Биофизик молча кивнул. Я взглянул на вздорную жену слесаря, которую на текущий момент надежно нейтрализовывал аппарат и спросил:
— А она не устроит тут драки? Может, она от Раеведа ожидает, что тот ей вернет красоту и молодость? А крайними потом мы окажемся? Я бы мужа ее позвал.
— Я бы тоже позвал, — ответил Вадим Петрович. — Только Егор Платонович видеть ее больше не желает. Он ведь из дома ушел, о чем супруге и заявил вполне официально. Вы думаете, с чего она к нам заявилась? Придется самим справляться.
Бабища встала посреди подвала и уперла руки в необъятные бока.
— Не работает эта Ваша штука, — заявила она грозным тоном. — Признавайтесь, куда свою блядь спрятали? Я ей еще не все лохмы повыдрала!
Из последующей невразумительной перебранки, проходящей на повышенных тонах, мне удалось уяснить, что в своих видениях сия бой-баба наблюдала исключительно одно зрелище. А именно: она драла несчастную Анну Кирилловну. Драла за волосы, располосовывала ей лицо ногтями, кусала. Даже разорвала на ней платье и гоняла, полуголую, по коридорам института. Не сразу до очередной жертвы Раеведа дошло, что ничего этого в действительности не было. Однако в данном случае аппарат сработал на благо цивилизованного человечества: бой-баба успокоилась. Даже, пожалуй, удовлетворилась. Вадим Петрович повел ее к выходу, проследить, чтобы она наверняка вышла за порог, а Вениамин Алексеевич молча вытащил излучатель, пристроил его на верстаке, и сокрушил несколькими ударами большого молотка. Мне показалось, что изобретатель даже распрямился, а голос его звучал уверенно.
— Вот и все, Роман Игнатьевич. Мечта о проникновении в посмертное бытие оказалась очередным мыльным пузырем. Благодарю за сотрудничество. И простите за хлопоты.
Биофизик пожал мне руку и вышел. Как оказалось, он ушел совсем. Денег институту не заплатил, а Раевед так и остался в подвале ненужной грудой металла.
Вскоре вся эта история забылась.

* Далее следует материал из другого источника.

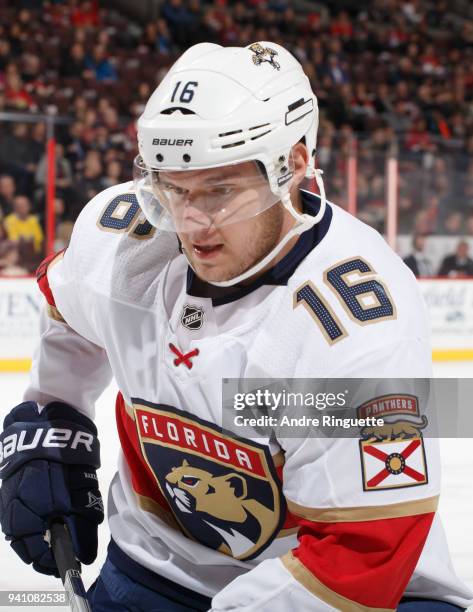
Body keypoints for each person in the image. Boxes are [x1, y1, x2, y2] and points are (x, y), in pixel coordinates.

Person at [0, 42, 472, 612]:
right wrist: (54, 413)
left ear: (293, 165)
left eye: (221, 190)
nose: (193, 222)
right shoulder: (126, 242)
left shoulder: (353, 327)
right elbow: (71, 308)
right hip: (153, 571)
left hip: (351, 590)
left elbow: (364, 550)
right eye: (173, 188)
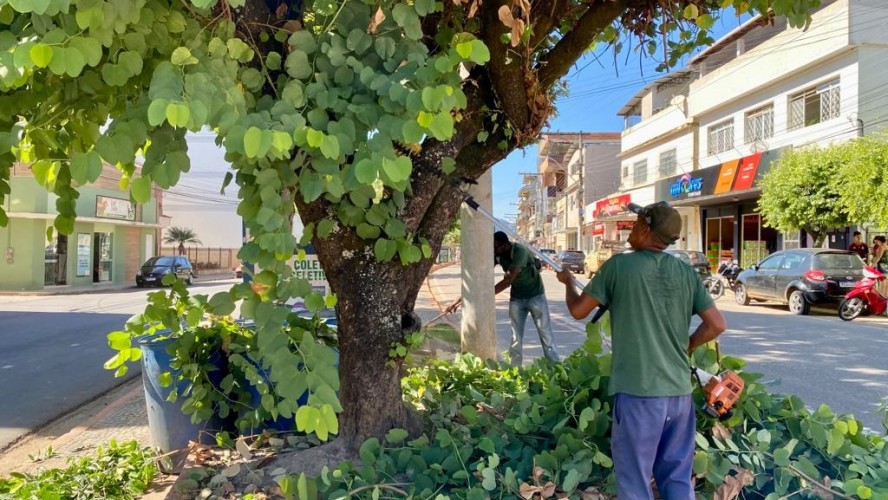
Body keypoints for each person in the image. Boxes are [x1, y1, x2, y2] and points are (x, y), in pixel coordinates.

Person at [556, 201, 726, 500]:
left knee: (635, 482)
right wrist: (685, 347)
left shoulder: (619, 266)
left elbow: (579, 311)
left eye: (634, 225)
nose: (629, 231)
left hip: (639, 394)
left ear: (646, 229)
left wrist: (569, 283)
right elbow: (716, 325)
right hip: (678, 395)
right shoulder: (686, 272)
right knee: (677, 479)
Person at [446, 231, 560, 366]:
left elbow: (508, 281)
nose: (493, 251)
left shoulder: (520, 252)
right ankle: (515, 370)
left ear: (505, 245)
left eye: (495, 248)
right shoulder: (498, 255)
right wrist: (458, 301)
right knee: (515, 337)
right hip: (517, 298)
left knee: (545, 335)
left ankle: (556, 368)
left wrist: (485, 296)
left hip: (536, 296)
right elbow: (478, 281)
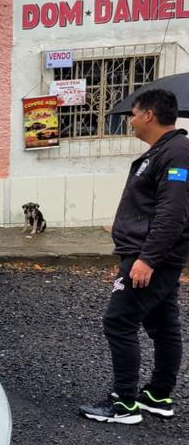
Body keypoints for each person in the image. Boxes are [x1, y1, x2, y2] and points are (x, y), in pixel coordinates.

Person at [80, 88, 189, 424]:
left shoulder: (177, 153)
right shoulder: (163, 152)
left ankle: (124, 402)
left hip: (151, 257)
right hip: (149, 253)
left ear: (149, 115)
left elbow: (172, 212)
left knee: (119, 321)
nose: (130, 120)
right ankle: (158, 395)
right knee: (163, 323)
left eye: (133, 113)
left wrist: (148, 259)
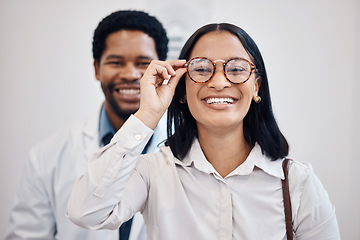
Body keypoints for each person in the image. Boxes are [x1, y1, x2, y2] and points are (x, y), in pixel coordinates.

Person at [66, 23, 341, 239]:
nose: (219, 82)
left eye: (236, 68)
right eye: (201, 68)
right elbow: (85, 212)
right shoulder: (152, 172)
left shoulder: (298, 183)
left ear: (256, 87)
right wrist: (148, 113)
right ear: (182, 89)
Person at [5, 10, 168, 240]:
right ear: (96, 69)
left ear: (161, 70)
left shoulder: (188, 150)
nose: (131, 74)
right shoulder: (47, 156)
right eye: (116, 62)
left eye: (143, 63)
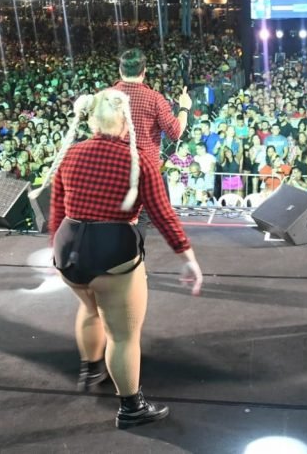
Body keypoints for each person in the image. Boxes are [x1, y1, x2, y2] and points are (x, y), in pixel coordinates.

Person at [44, 88, 203, 429]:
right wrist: (187, 257)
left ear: (90, 120)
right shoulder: (139, 160)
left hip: (69, 249)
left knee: (89, 309)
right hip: (112, 251)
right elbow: (162, 214)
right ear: (127, 122)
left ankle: (91, 369)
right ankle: (131, 407)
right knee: (123, 335)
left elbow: (56, 209)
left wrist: (54, 249)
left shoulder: (70, 155)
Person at [112, 48, 192, 162]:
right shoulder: (154, 99)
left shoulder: (104, 97)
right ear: (144, 72)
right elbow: (176, 132)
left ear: (120, 70)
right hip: (146, 170)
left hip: (114, 169)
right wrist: (184, 107)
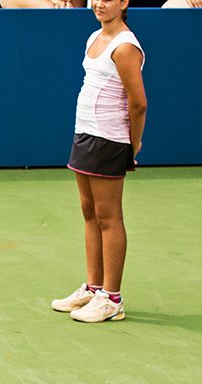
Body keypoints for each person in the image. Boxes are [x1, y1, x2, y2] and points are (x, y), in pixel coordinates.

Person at [50, 0, 145, 323]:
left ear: (125, 3)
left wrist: (133, 142)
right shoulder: (93, 38)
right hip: (85, 133)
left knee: (109, 216)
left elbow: (139, 102)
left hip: (110, 138)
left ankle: (112, 298)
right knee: (89, 211)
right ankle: (93, 288)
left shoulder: (125, 46)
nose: (100, 3)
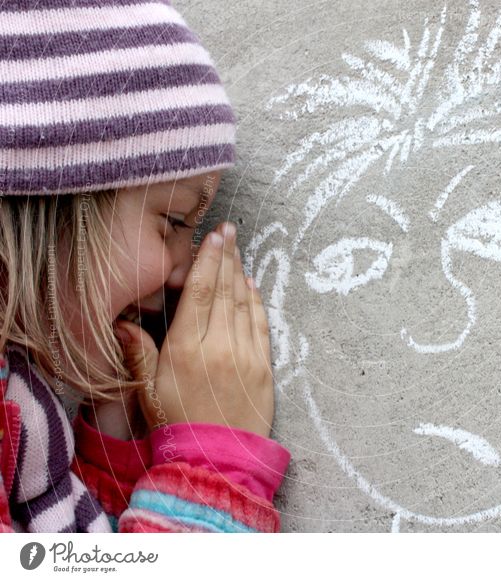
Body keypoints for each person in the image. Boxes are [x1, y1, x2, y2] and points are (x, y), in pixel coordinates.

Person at [0, 0, 289, 532]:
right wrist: (209, 472)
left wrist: (119, 442)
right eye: (174, 221)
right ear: (56, 201)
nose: (182, 272)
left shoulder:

Серега Балясин живет все так же: в квартире с евроремонтом, с молодой женой и роскошным телевизором. Детей у них нет. Васек бросил пьянствовать и ушел из института в автосервис. За длинным рублем ушел. Его никто не осуждал. Егор Платонович перешел жить к Анне Кирилловне — а вот их осуждали все, кто хоть краем уха слышал об институтском Гробоглазе и его проделках. Вадим Петрович выступил на всероссийской научной конференции с докладом, обещавшим прорыв в одной из областей науки. К сожалению, отдача от этого прорыва ожидалась лет этак через тридцать, и никак не раньше.
Раз или два я спускался в подвал, садился в кресло Раеведа и опускал на голову рабочую камеру. Без излучателя аппарат был мертвой грудой железа: не удивительно, что я ничего не чувствовал. Но все же мне продолжает казаться, что роль самого излучения во всей этой истории не столь и велика. Ведь, если подумать, и ад и рай каждый прячет в себе, и их образы абсолютно индивидуальны. Но мне до сих пор безумно жаль, что я не сел в это кресло в дни испытаний. Кто бы мне сказал, чего я, дурак, тогда испугался?